GOAL OF THE EXERCISE. Would you output all the lines below precisely as they stand, leaving each picture out?

EXERCISE MATERIALS.
◆ ◆ ◆ ◆

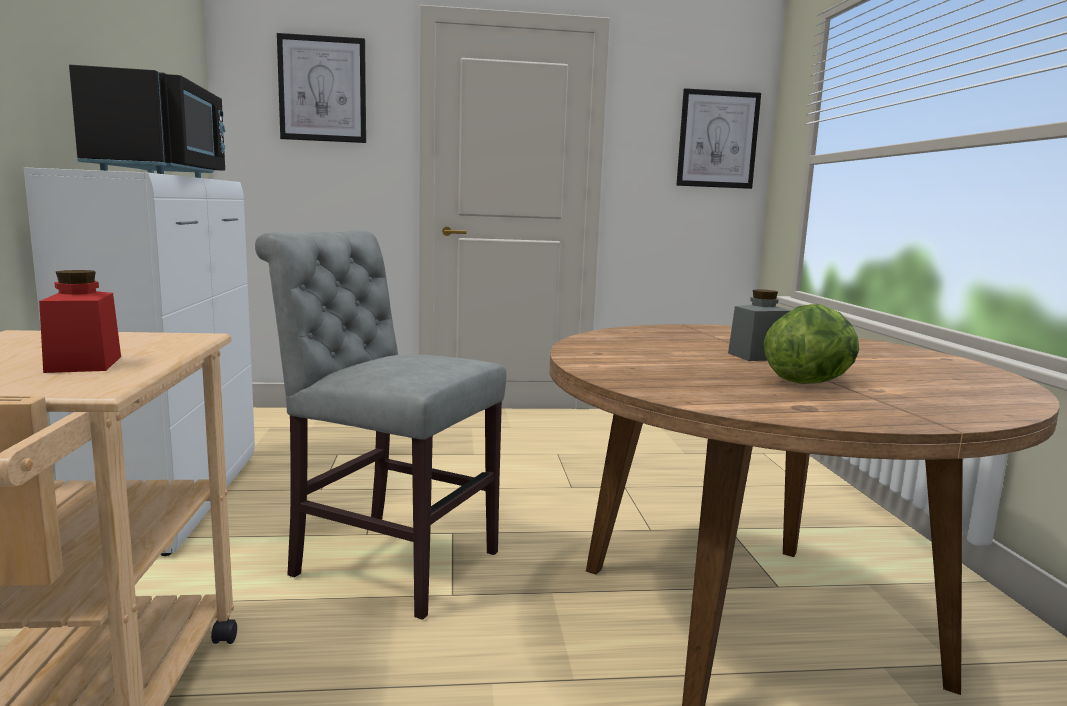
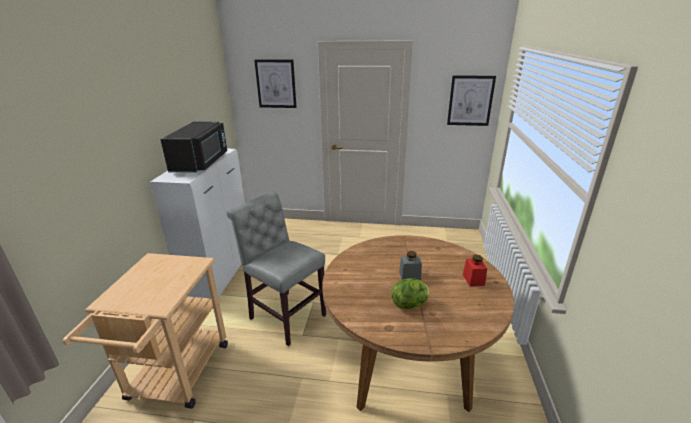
camera: 15 degrees right, 15 degrees up
red jar [39,270,121,373] -> red jar moved to [463,255,487,287]

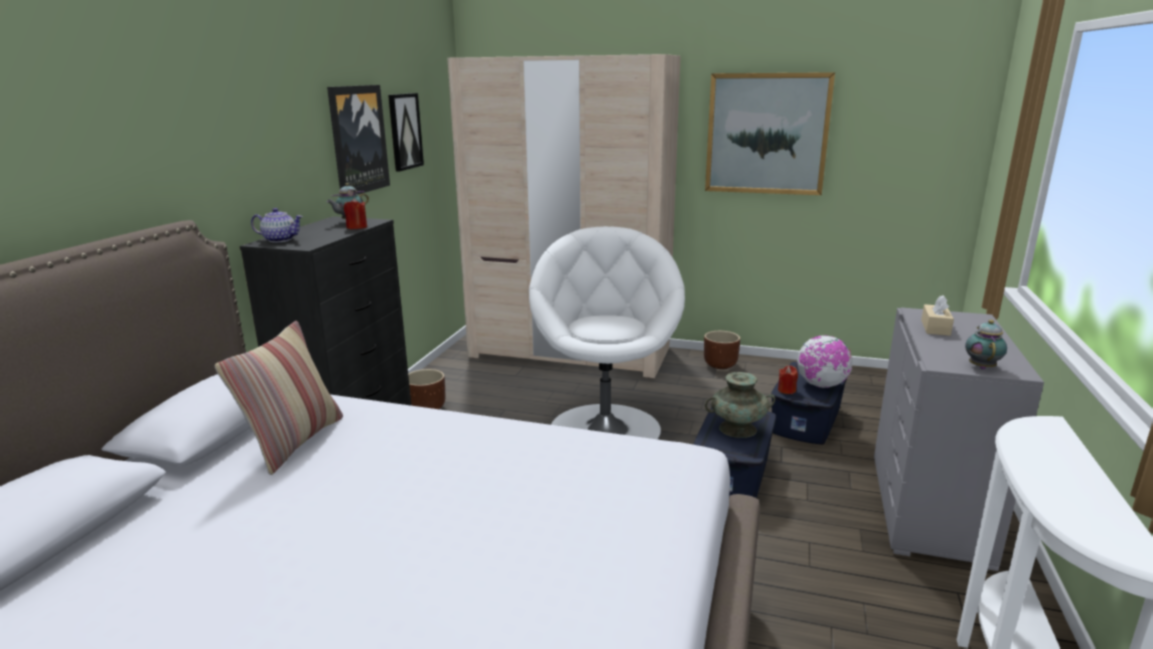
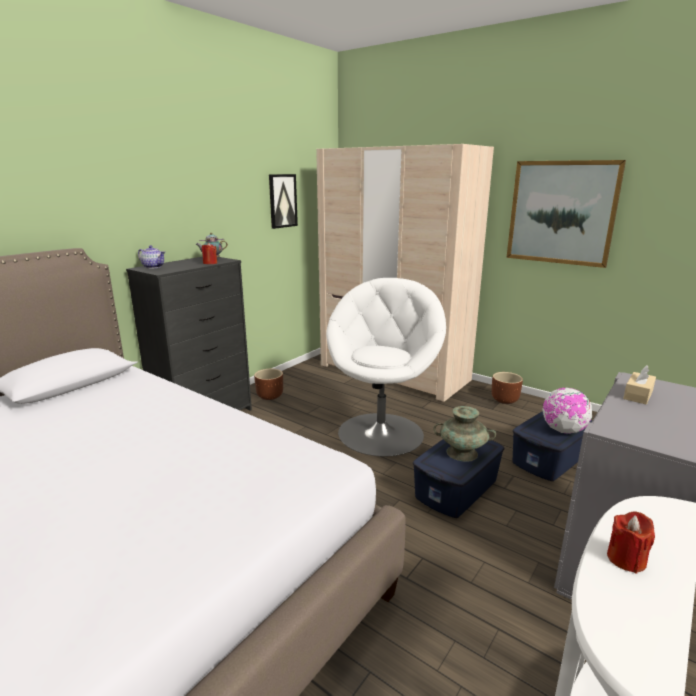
camera: 20 degrees right, 0 degrees up
pillow [215,321,343,475] -> none
picture [327,85,390,194] -> none
red candle [778,366,798,394] -> red candle moved to [607,511,655,574]
teapot [965,320,1007,369] -> none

◆ ◆ ◆ ◆

ANSWER TO THIS TASK.
camera: 15 degrees right, 15 degrees up
red jar [39,270,121,373] -> red jar moved to [463,255,487,287]

camera: 20 degrees right, 0 degrees up
pillow [215,321,343,475] -> none
picture [327,85,390,194] -> none
red candle [778,366,798,394] -> red candle moved to [607,511,655,574]
teapot [965,320,1007,369] -> none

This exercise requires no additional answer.